The deal was approved a month before the German chancellor’s March stood up in the Knesset, promised to push for further sanctions against Iran and declared that Israel’s security was “nonnegotiable.”
The chancellor saw no reason for Germany to hold back on trade with Iran when in June US embarked on a secret dialogue with Tehran, in July Israel decided not to complain to Berlin for fear for jeopardizing its prisoner swap with Hizballah through a German mediator, and the European Union was busy doing business with Tehran and Damascus.
Her party colleague, Harmut Schaerte was therefore instructed to push the government Export Control Office to expedite the sale. SPG directors admitted in German press interviews that were it not for Schaerte’s pressure, they would have abandoned the deal.
Only after the transactions became public, did Jerusalem belatedly asked Berlin for “clarifications.”
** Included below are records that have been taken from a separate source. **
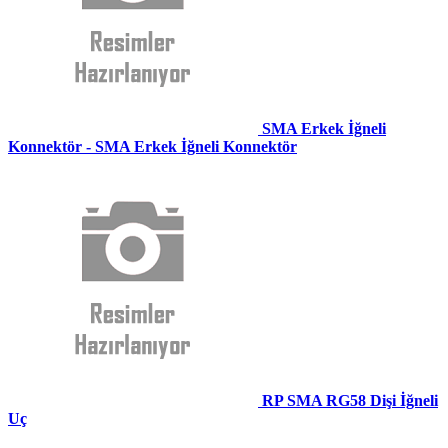
SMA Erkek İğneli
Konnektör - SMA Erkek İğneli Konnektör
RP SMA RG58 Dişi İğneli
Uç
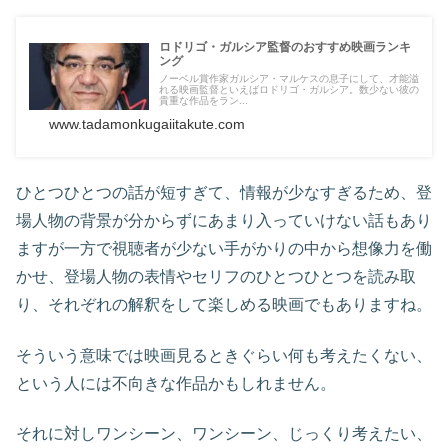
ロドリゴ・ガルシア監督のおすすめ映画ランキ
ング
ノーベル賞作家ガルシア・マルケスの息子にして、才能溢
れる映画監督といえばロドリゴ・ガルシア。数少ない彼の
貴重な作品をラン...
www.tadamonkugaiitakute.com
ひとつひとつの話が短すぎて、情報が少なすぎるため、登
場人物の背景が分からずにあまり入っていけない話もあり
ますが一方で視聴者が少ない手がかりの中から想像力を働
かせ、登場人物の表情やセリフのひとつひとつを読み取
り、それぞれの解釈をして楽しめる映画でもありますね。
そういう意味では映画見るときぐらい何も考えたくない、
という人には不向きな作品かもしれません。
それに対しワンシーン、ワンシーン、じっくり考えたい、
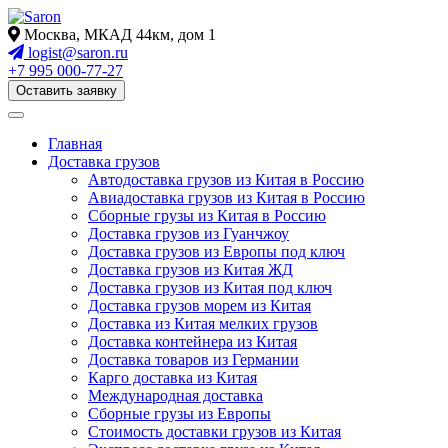
Москва, МКАД 44км, дом 1
logist@saron.ru
+7 995 000-77-27
Оставить заявку
Главная
Доставка грузов
Автодоставка грузов из Китая в Россию
Авиадоставка грузов из Китая в Россию
Сборные грузы из Китая в Россию
Доставка грузов из Гуанчжоу
Доставка грузов из Европы под ключ
Доставка грузов из Китая ЖД
Доставка грузов из Китая под ключ
Доставка грузов морем из Китая
Доставка из Китая мелких грузов
Доставка контейнера из Китая
Доставка товаров из Германии
Карго доставка из Китая
Международная доставка
Сборные грузы из Европы
Стоимость доставки грузов из Китая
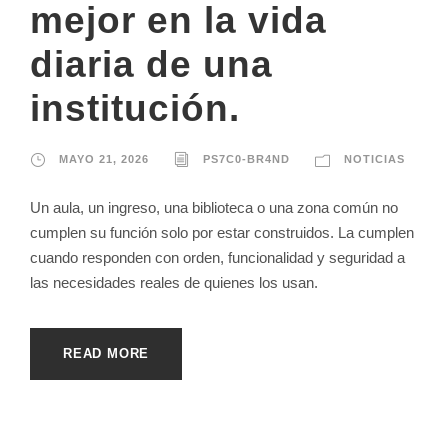
mejor en la vida
diaria de una
institución.
MAYO 21, 2026
PS7C0-BR4ND
NOTICIAS
Un aula, un ingreso, una biblioteca o una zona común no
cumplen su función solo por estar construidos. La cumplen
cuando responden con orden, funcionalidad y seguridad a
las necesidades reales de quienes los usan.
READ MORE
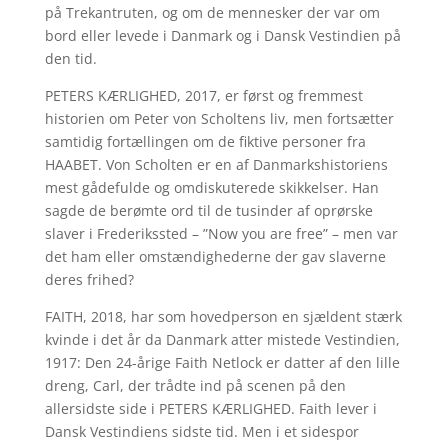
på Trekantruten, og om de mennesker der var om
bord eller levede i Danmark og i Dansk Vestindien på
den tid.
PETERS KÆRLIGHED, 2017, er først og fremmest
historien om Peter von Scholtens liv, men fortsætter
samtidig fortællingen om de fiktive personer fra
HAABET. Von Scholten er en af Danmarkshistoriens
mest gådefulde og omdiskuterede skikkelser. Han
sagde de berømte ord til de tusinder af oprørske
slaver i Frederikssted – ”Now you are free” – men var
det ham eller omstændighederne der gav slaverne
deres frihed?
FAITH, 2018, har som hovedperson en sjældent stærk
kvinde i det år da Danmark atter mistede Vestindien,
1917: Den 24-årige Faith Netlock er datter af den lille
dreng, Carl, der trådte ind på scenen på den
allersidste side i PETERS KÆRLIGHED. Faith lever i
Dansk Vestindiens sidste tid. Men i et sidespor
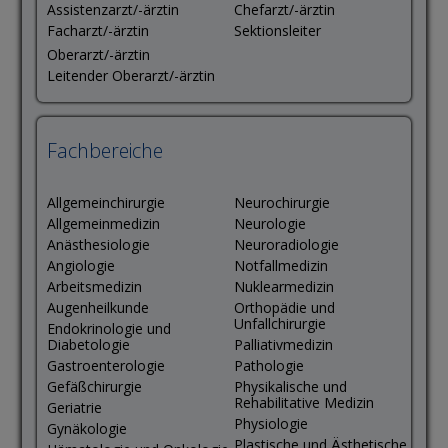
Assistenzarzt/-ärztin
Chefarzt/-ärztin
Facharzt/-ärztin
Sektionsleiter
Oberarzt/-ärztin
Leitender Oberarzt/-ärztin
Fachbereiche
Allgemeinchirurgie
Neurochirurgie
Allgemeinmedizin
Neurologie
Anästhesiologie
Neuroradiologie
Angiologie
Notfallmedizin
Arbeitsmedizin
Nuklearmedizin
Augenheilkunde
Orthopädie und
Unfallchirurgie
Endokrinologie und
Diabetologie
Palliativmedizin
Gastroenterologie
Pathologie
Gefäßchirurgie
Physikalische und
Rehabilitative Medizin
Geriatrie
Physiologie
Gynäkologie
Plastische und Ästhetische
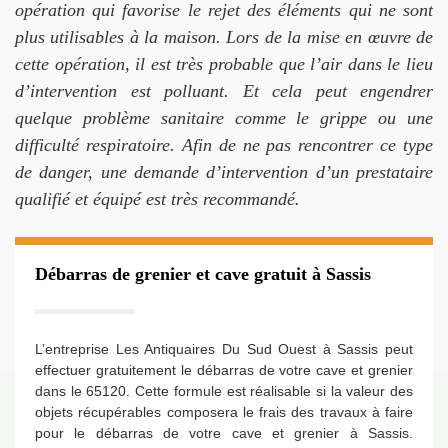
opération qui favorise le rejet des éléments qui ne sont
plus utilisables à la maison. Lors de la mise en œuvre de
cette opération, il est très probable que l’air dans le lieu
d’intervention est polluant. Et cela peut engendrer
quelque problème sanitaire comme le grippe ou une
difficulté respiratoire. Afin de ne pas rencontrer ce type
de danger, une demande d’intervention d’un prestataire
qualifié et équipé est très recommandé.
Débarras de grenier et cave gratuit à Sassis
L’entreprise Les Antiquaires Du Sud Ouest à Sassis peut
effectuer gratuitement le débarras de votre cave et grenier
dans le 65120. Cette formule est réalisable si la valeur des
objets récupérables composera le frais des travaux à faire
pour le débarras de votre cave et grenier à Sassis.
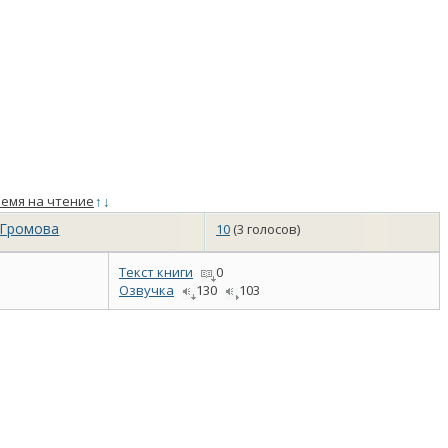
емя на чтение
↑
↓
 Громова
10
(3 голосов)
Текст книги
0
Озвучка
130
103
Since then, British prime minister Gordon Brown has been pushing European leaders to extend sanctions to include liquefied gas technology. And after Iran test-fired long-range ballistic Shehab-3 missiles, the French company Total withdrew from a liquefied gas project when Paris asked French companies not to respond to Iranian tenders.
The German chancellor has therefore decided to break away from the international front working for escalated sanctions against Iran – even though this means throwing Israel’s “nonnegotiable” security to the winds.